Action item » Locate the word "nose" in the material, then show every line that holds it.

================

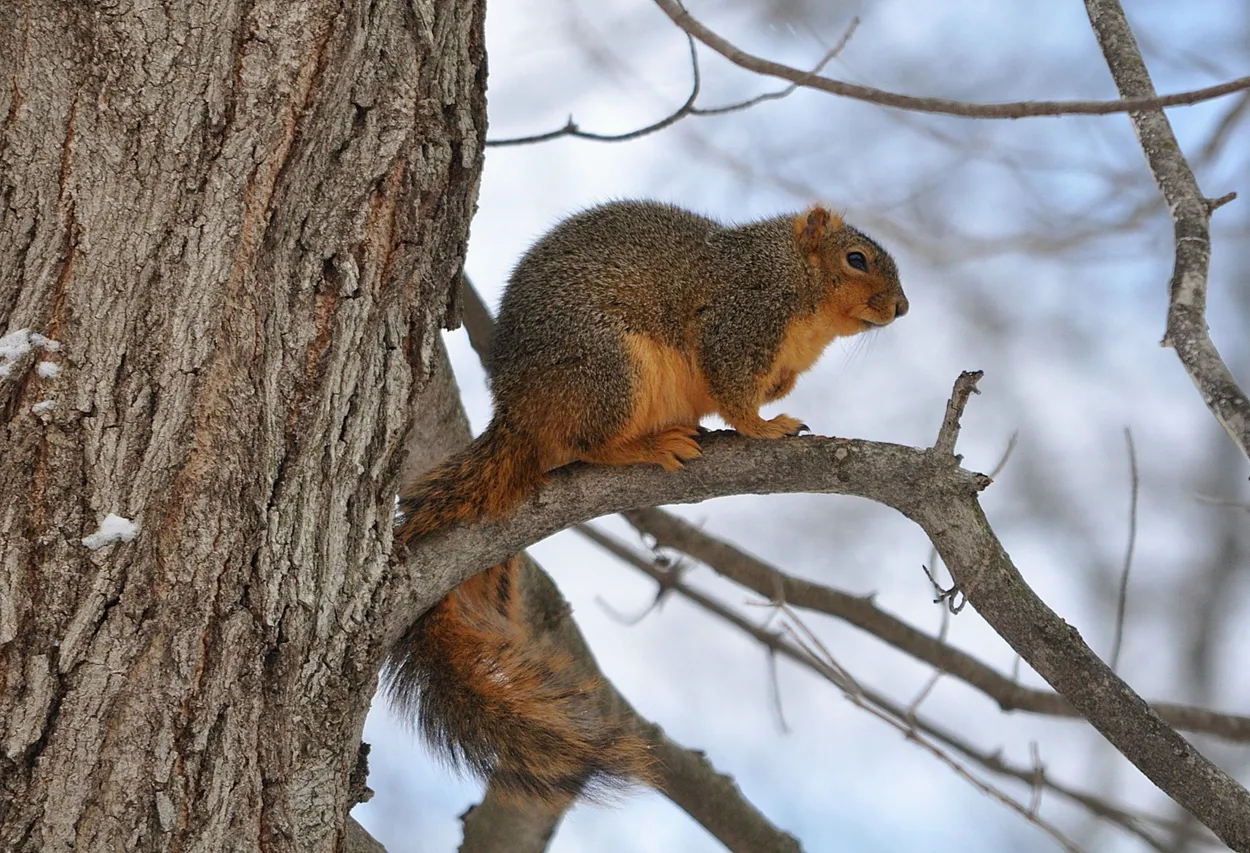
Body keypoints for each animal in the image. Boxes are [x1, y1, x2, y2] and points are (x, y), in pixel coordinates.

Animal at [386, 200, 907, 806]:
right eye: (856, 259)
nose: (902, 307)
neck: (794, 279)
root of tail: (521, 413)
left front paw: (777, 397)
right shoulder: (739, 320)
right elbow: (734, 392)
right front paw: (765, 426)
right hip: (610, 370)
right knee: (592, 441)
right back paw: (649, 444)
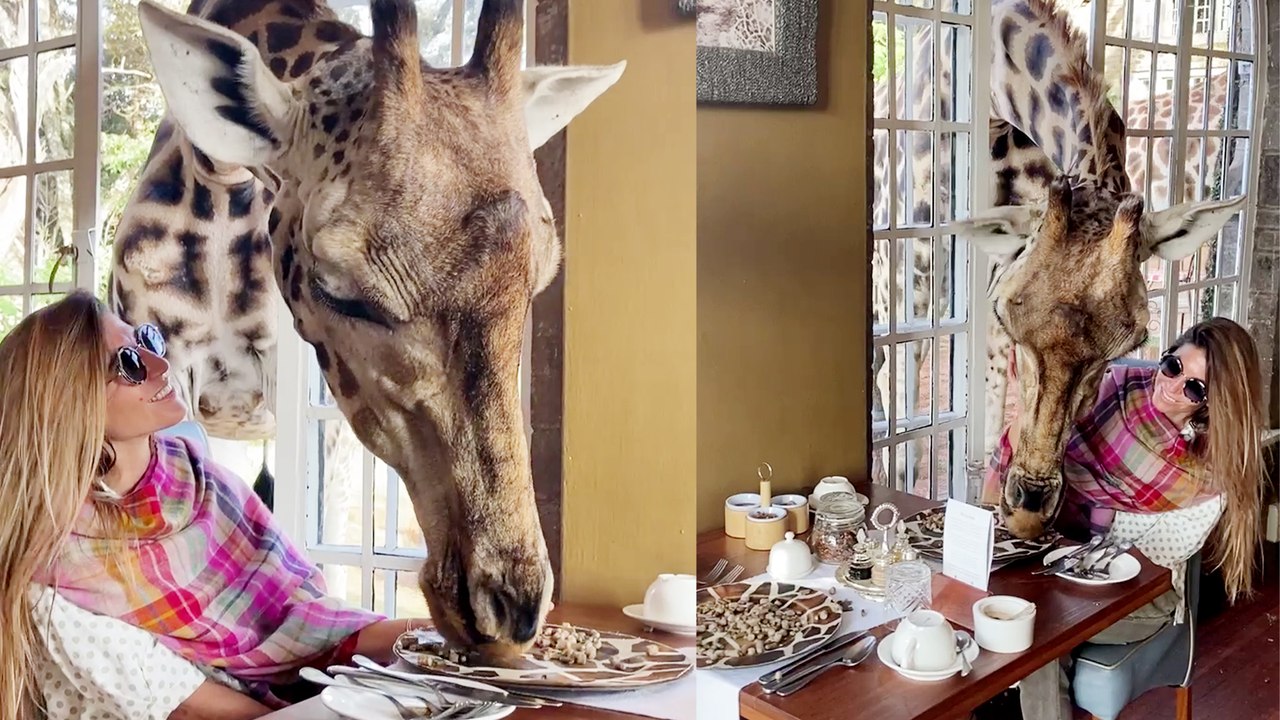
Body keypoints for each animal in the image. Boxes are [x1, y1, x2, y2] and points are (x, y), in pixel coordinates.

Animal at [123, 0, 624, 656]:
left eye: (538, 281)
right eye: (340, 290)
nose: (508, 612)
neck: (221, 176)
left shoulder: (311, 406)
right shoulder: (167, 373)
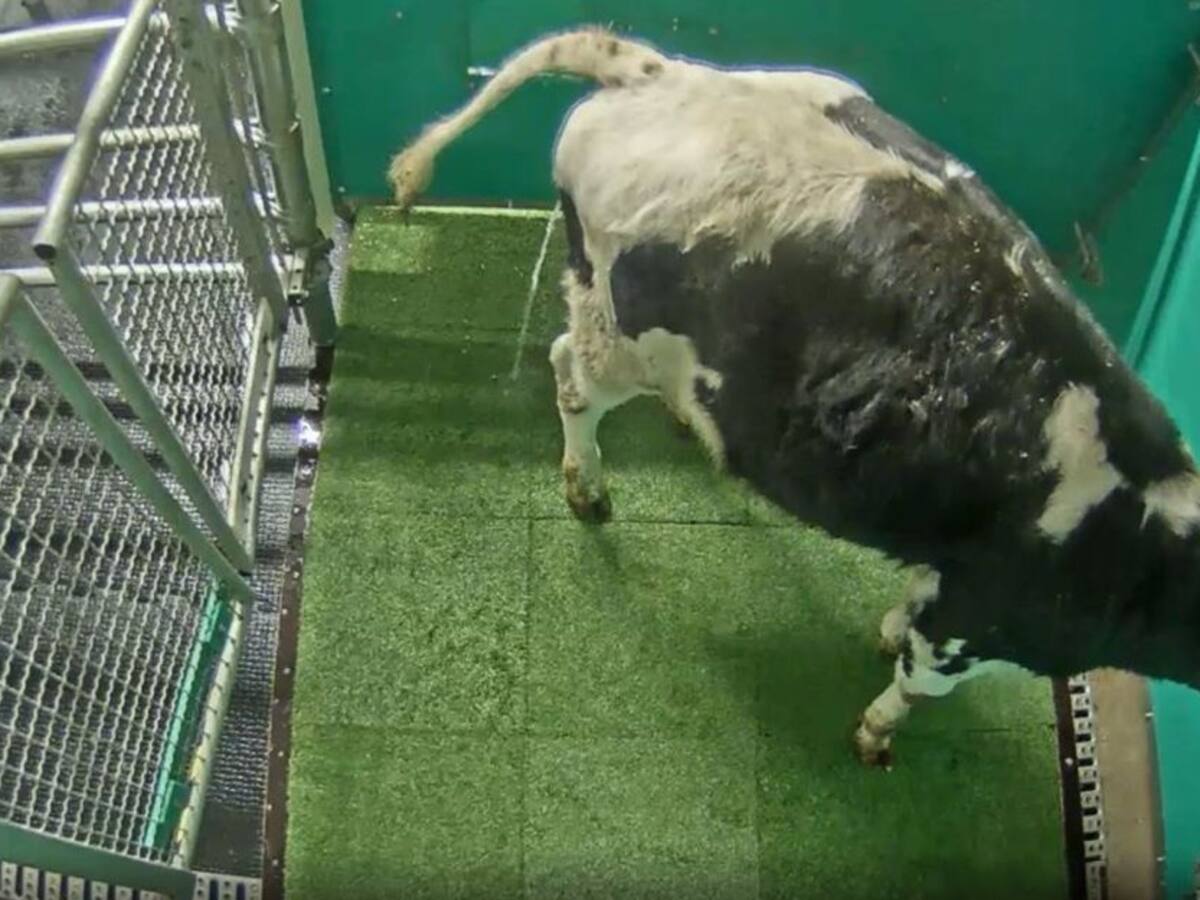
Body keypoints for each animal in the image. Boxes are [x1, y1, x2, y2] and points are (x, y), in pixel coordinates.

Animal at [386, 29, 1200, 766]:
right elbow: (916, 683)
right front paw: (874, 732)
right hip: (615, 332)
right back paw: (587, 490)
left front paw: (885, 632)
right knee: (570, 380)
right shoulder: (980, 622)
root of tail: (663, 74)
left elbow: (908, 610)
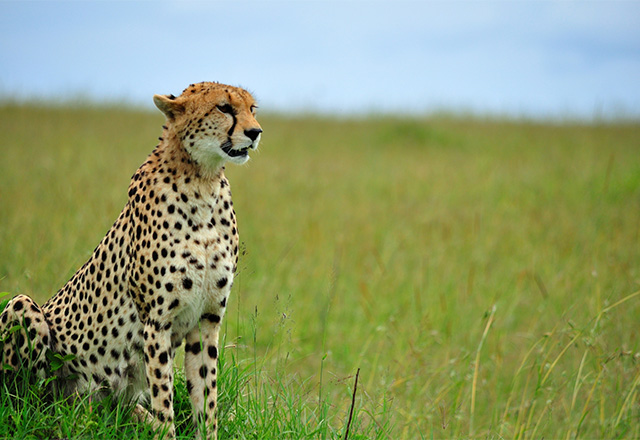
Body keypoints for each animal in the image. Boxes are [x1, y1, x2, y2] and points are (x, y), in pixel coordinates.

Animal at [0, 81, 262, 438]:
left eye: (252, 109)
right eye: (224, 107)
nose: (255, 132)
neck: (202, 180)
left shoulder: (207, 319)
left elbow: (206, 398)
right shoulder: (157, 321)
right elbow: (164, 399)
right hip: (23, 310)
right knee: (31, 402)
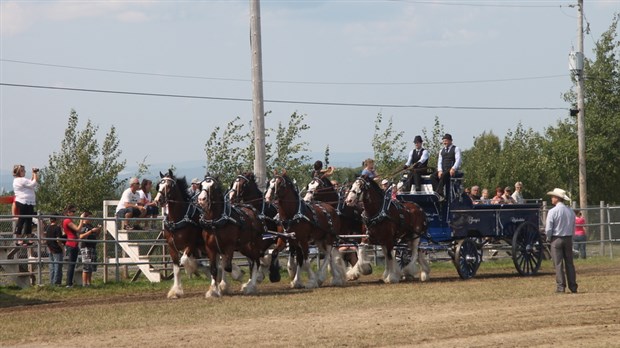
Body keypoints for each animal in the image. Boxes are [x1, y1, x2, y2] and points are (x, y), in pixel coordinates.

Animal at [153, 170, 206, 298]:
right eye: (159, 185)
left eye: (168, 186)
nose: (158, 200)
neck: (177, 219)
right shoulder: (172, 247)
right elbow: (176, 268)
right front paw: (176, 291)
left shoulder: (191, 244)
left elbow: (184, 260)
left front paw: (190, 269)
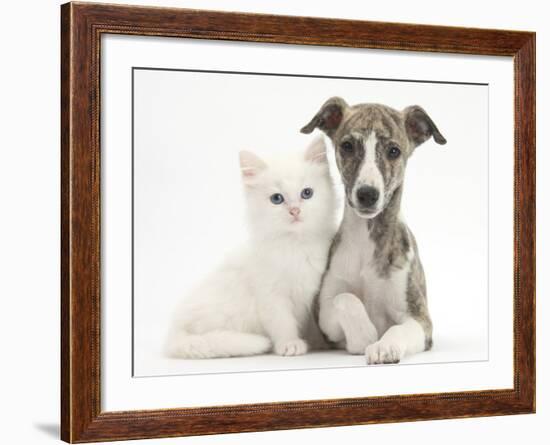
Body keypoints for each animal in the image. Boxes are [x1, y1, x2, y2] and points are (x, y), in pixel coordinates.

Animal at [165, 137, 336, 360]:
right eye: (277, 199)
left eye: (307, 193)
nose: (295, 211)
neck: (295, 244)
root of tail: (173, 334)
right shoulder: (270, 295)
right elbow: (282, 322)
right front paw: (290, 344)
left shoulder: (311, 295)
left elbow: (312, 324)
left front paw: (318, 343)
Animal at [302, 95, 448, 362]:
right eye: (347, 145)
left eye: (394, 151)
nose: (367, 194)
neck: (367, 240)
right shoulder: (324, 314)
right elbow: (345, 299)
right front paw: (365, 336)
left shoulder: (420, 319)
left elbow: (397, 329)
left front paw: (384, 346)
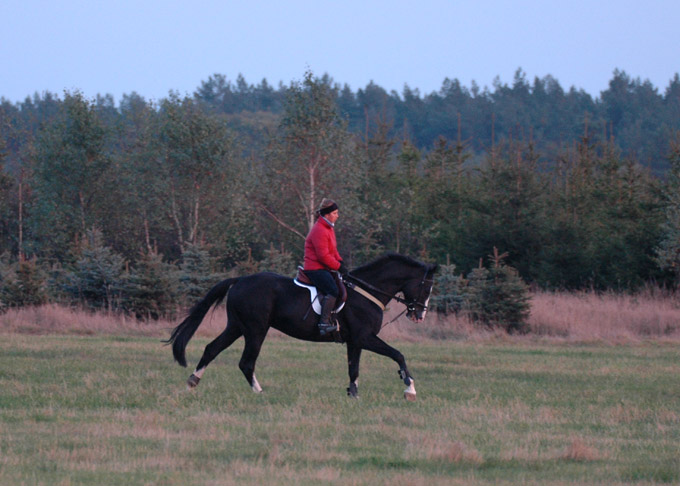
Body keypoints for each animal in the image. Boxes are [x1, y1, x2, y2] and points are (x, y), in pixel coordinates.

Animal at [167, 252, 438, 400]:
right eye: (425, 287)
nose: (419, 316)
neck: (367, 291)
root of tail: (240, 280)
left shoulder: (355, 341)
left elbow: (353, 370)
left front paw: (353, 395)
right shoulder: (366, 337)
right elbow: (398, 355)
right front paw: (410, 388)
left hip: (236, 326)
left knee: (211, 349)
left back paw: (192, 382)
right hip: (255, 329)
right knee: (246, 362)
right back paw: (260, 393)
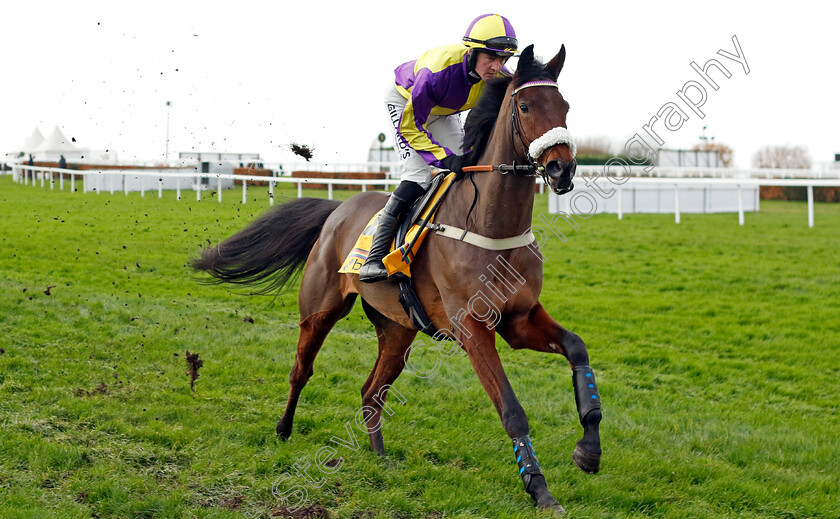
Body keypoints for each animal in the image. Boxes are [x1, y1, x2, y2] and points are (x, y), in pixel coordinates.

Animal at [194, 45, 600, 516]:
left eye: (565, 106)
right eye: (526, 106)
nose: (562, 169)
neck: (490, 226)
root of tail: (336, 210)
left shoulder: (519, 318)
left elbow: (577, 347)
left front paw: (589, 449)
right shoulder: (472, 328)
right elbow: (511, 409)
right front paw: (540, 489)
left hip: (397, 328)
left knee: (371, 391)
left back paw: (380, 457)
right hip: (320, 311)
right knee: (301, 370)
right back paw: (282, 430)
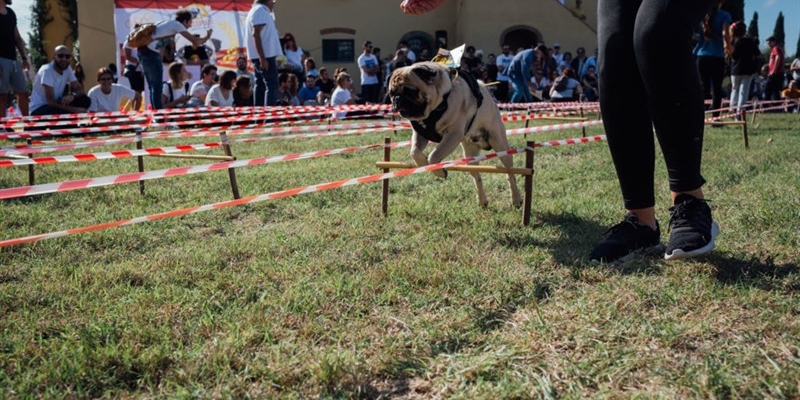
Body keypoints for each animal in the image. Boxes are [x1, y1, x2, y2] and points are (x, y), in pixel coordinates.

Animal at [390, 61, 524, 209]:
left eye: (409, 91)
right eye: (391, 93)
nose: (396, 99)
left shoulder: (452, 135)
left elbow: (434, 156)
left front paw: (439, 171)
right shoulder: (420, 134)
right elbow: (414, 152)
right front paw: (424, 164)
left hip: (500, 144)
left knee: (510, 173)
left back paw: (516, 199)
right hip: (470, 157)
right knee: (477, 177)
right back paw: (482, 200)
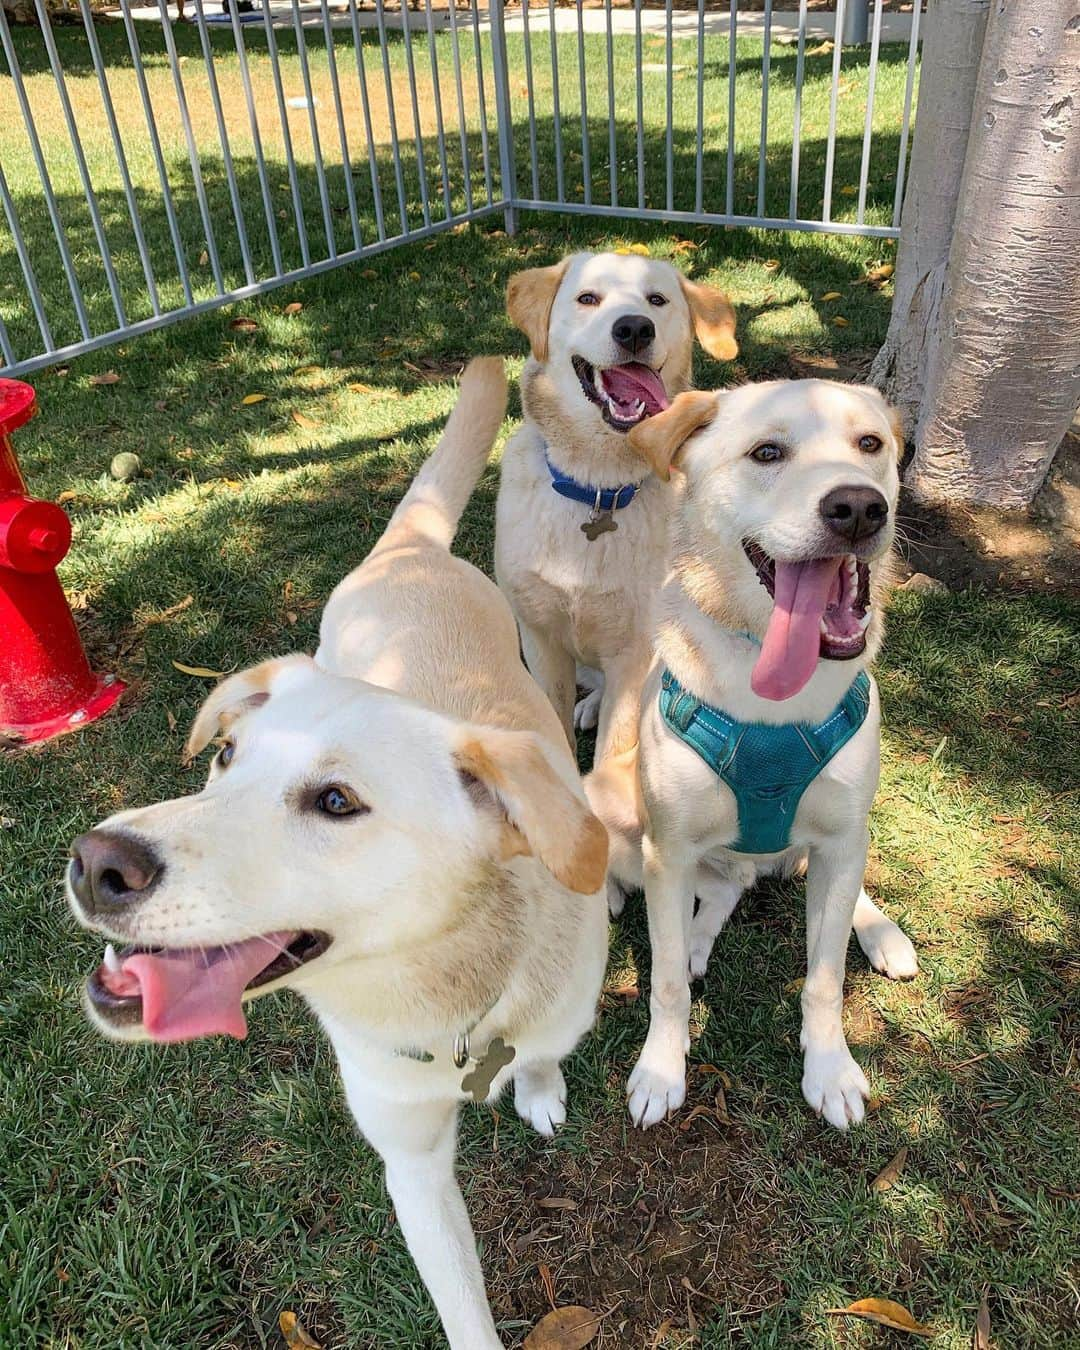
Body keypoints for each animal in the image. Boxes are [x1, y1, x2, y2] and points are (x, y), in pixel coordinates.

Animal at [65, 359, 607, 1350]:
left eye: (336, 803)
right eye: (224, 759)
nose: (96, 862)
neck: (453, 993)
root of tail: (411, 551)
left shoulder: (556, 1014)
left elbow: (546, 1053)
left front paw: (539, 1087)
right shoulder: (413, 1164)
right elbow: (463, 1310)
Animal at [496, 249, 734, 766]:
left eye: (657, 300)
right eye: (588, 298)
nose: (634, 329)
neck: (599, 488)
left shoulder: (635, 652)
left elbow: (616, 745)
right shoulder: (540, 637)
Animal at [585, 380, 923, 1139]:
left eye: (870, 444)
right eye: (767, 453)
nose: (860, 507)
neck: (770, 699)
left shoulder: (840, 838)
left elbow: (824, 978)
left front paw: (830, 1071)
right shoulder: (670, 850)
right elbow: (667, 981)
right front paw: (661, 1070)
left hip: (831, 846)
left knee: (766, 888)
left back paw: (881, 933)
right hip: (616, 803)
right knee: (702, 889)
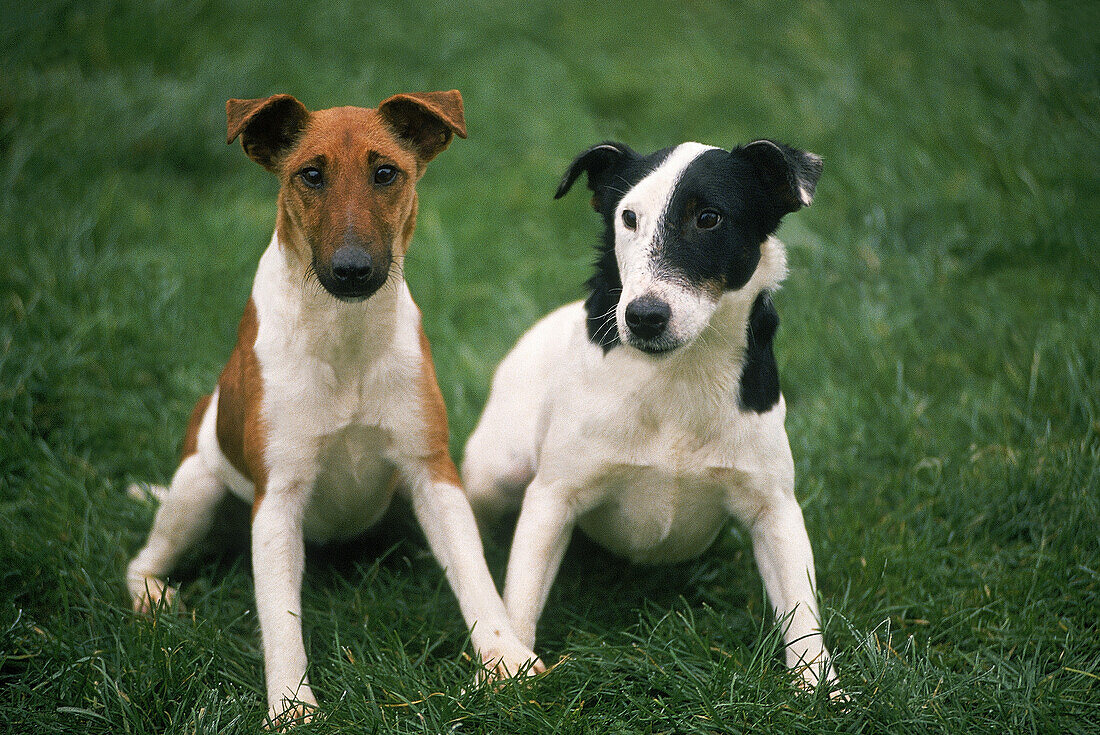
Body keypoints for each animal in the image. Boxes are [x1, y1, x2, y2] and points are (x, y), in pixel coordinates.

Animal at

================

Answer area »
nose: (902, 307)
nose: (508, 612)
nose: (255, 132)
nose: (158, 200)
nose: (295, 211)
nose: (367, 194)
nose: (419, 316)
nose: (562, 169)
nose: (396, 99)
nose: (96, 862)
nose: (634, 329)
nose: (860, 507)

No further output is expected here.